=== What the exercise asks ===
What lines of the material hold the string "Quisque"? Pull each of them out.

=== The input ===
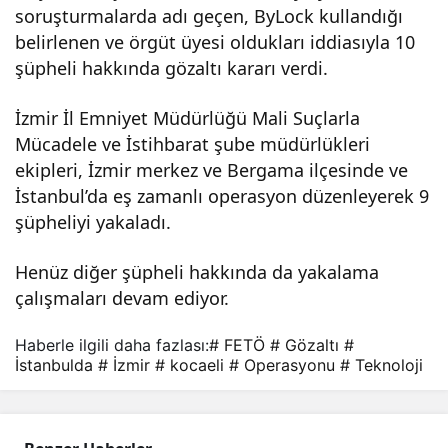
soruşturmalarda adı geçen, ByLock kullandığı
FET
belirlenen ve örgüt üyesi oldukları iddiasıyla 10
şüpheli hakkında gözaltı kararı verdi.
Ö
İzmir İl Emniyet Müdürlüğü Mali Suçlarla
Mücadele ve İstihbarat şube müdürlükleri
ope
ekipleri, İzmir merkez ve Bergama ilçesinde ve
İstanbul’da eş zamanlı operasyon düzenleyerek 9
rasy
şüpheliyi yakaladı.
onu
Henüz diğer şüpheli hakkında da yakalama
çalışmaları devam ediyor.
: 9
Haberle ilgili daha fazlası:
# FETÖ
# Gözaltı
#
göz
İstanbulda
# İzmir
# kocaeli
# Operasyonu
# Teknoloji
altı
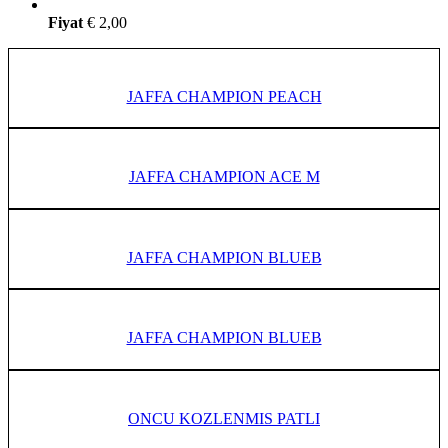
Fiyat
€
2,00
JAFFA CHAMPION PEACH
JAFFA CHAMPION ACE M
JAFFA CHAMPION BLUEB
JAFFA CHAMPION BLUEB
ONCU KOZLENMIS PATLI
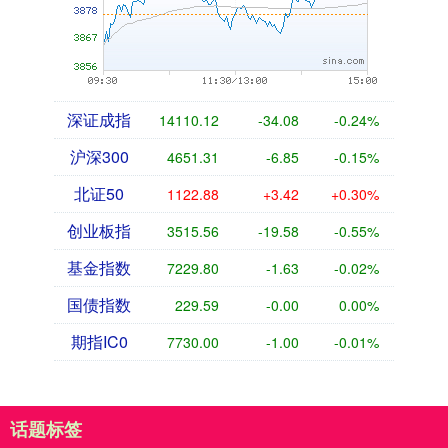
深证成指
14110.12
-34.08
-0.24%
沪深300
4651.31
-6.85
-0.15%
北证50
1122.88
+3.42
+0.30%
创业板指
3515.56
-19.58
-0.55%
基金指数
7229.80
-1.63
-0.02%
国债指数
229.59
-0.00
0.00%
期指IC0
7730.00
-1.00
-0.01%
话题标签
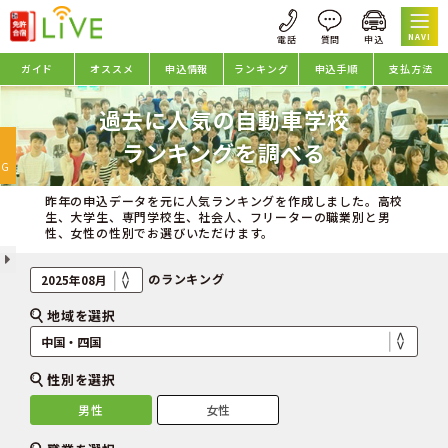
NAVI
ガイド
オススメ
申込情報
ランキング
申込手順
支払方法
過去に人気の自動車学校
oggle
ランキングを調べる
avigation
NG
昨年の申込データを元に人気ランキングを作成しました。高校
生、大学生、専門学校生、社会人、フリーターの職業別と男
性、女性の性別でお選びいただけます。
のランキング
地域を選択
性別を選択
男性
女性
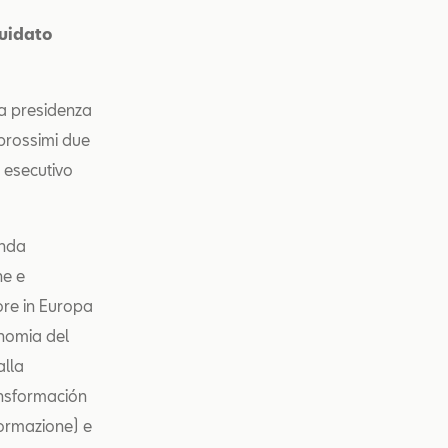
guidato
la presidenza
 prossimi due
 esecutivo
onda
ne e
ore in Europa
onomia del
alla
ansformación
formazione) e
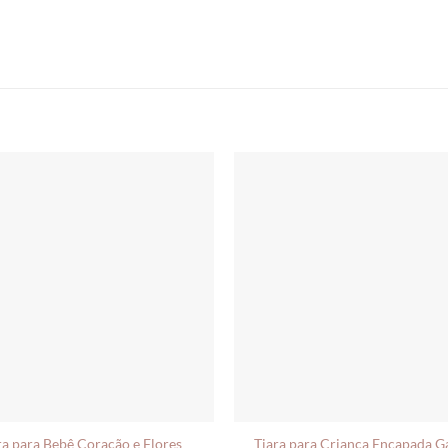
Tiara para Criança Encapada G
ra para Bebê Coração e Flores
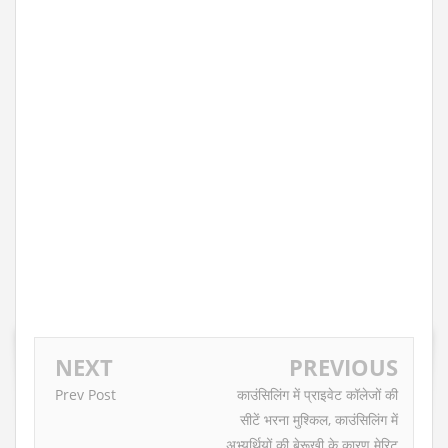
NEXT
PREVIOUS
Prev Post
काउंसिलिंग में प्राइवेट कॉलेजों की
सीटें भरना मुश्किल, काउंसिलिंग में
अभ्यर्थियों की बेरूखी के कारण मेरिट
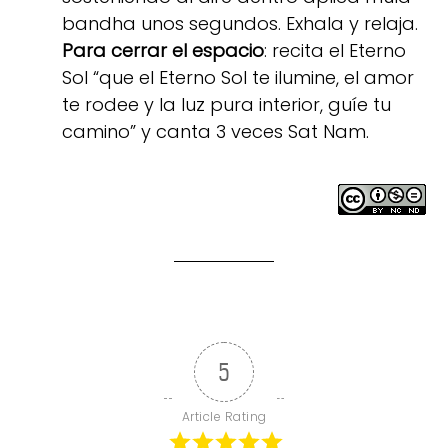
bandha unos segundos. Exhala y relaja.
Para cerrar el espacio
: recita el Eterno
Sol “que el Eterno Sol te ilumine, el amor
te rodee y la luz pura interior, guíe tu
camino” y canta 3 veces Sat Nam.
5
Article Rating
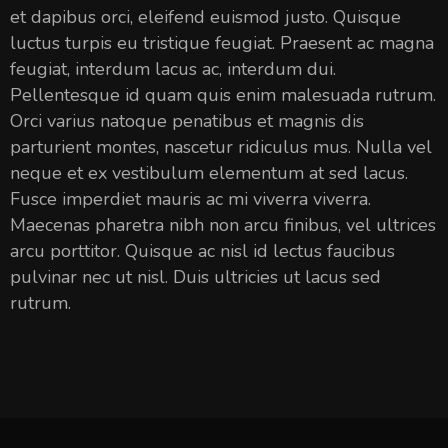
et dapibus orci, eleifend euismod justo. Quisque
luctus turpis eu tristique feugiat. Praesent ac magna
feugiat, interdum lacus ac, interdum dui.
Pellentesque id quam quis enim malesuada rutrum.
Orci varius natoque penatibus et magnis dis
parturient montes, nascetur ridiculus mus. Nulla vel
neque et ex vestibulum elementum at sed lacus.
Fusce imperdiet mauris ac mi viverra viverra.
Maecenas pharetra nibh non arcu finibus, vel ultrices
arcu porttitor. Quisque ac nisl id lectus faucibus
pulvinar nec ut nisl. Duis ultricies ut lacus sed
rutrum.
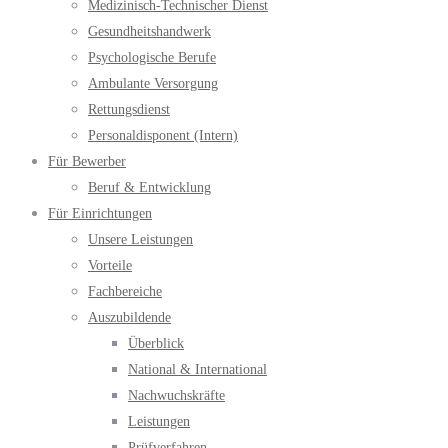
Medizinisch-Technischer Dienst
Gesundheitshandwerk
Psychologische Berufe
Ambulante Versorgung
Rettungsdienst
Personaldisponent (Intern)
Für Bewerber
Beruf & Entwicklung
Für Einrichtungen
Unsere Leistungen
Vorteile
Fachbereiche
Auszubildende
Überblick
National & International
Nachwuchskräfte
Leistungen
Prüfverfahren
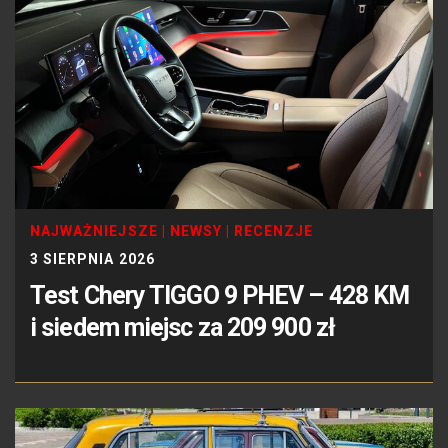
NAJWAŻNIEJSZE
|
NEWSY
|
RECENZJE
3 SIERPNIA 2026
Test Chery TIGGO 9 PHEV – 428 KM
i siedem miejsc za 209 900 zł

=== Written response ===
et dapibus orci, eleifend euismod justo. Quisque
arcu porttitor. Quisque ac nisl id lectus faucibus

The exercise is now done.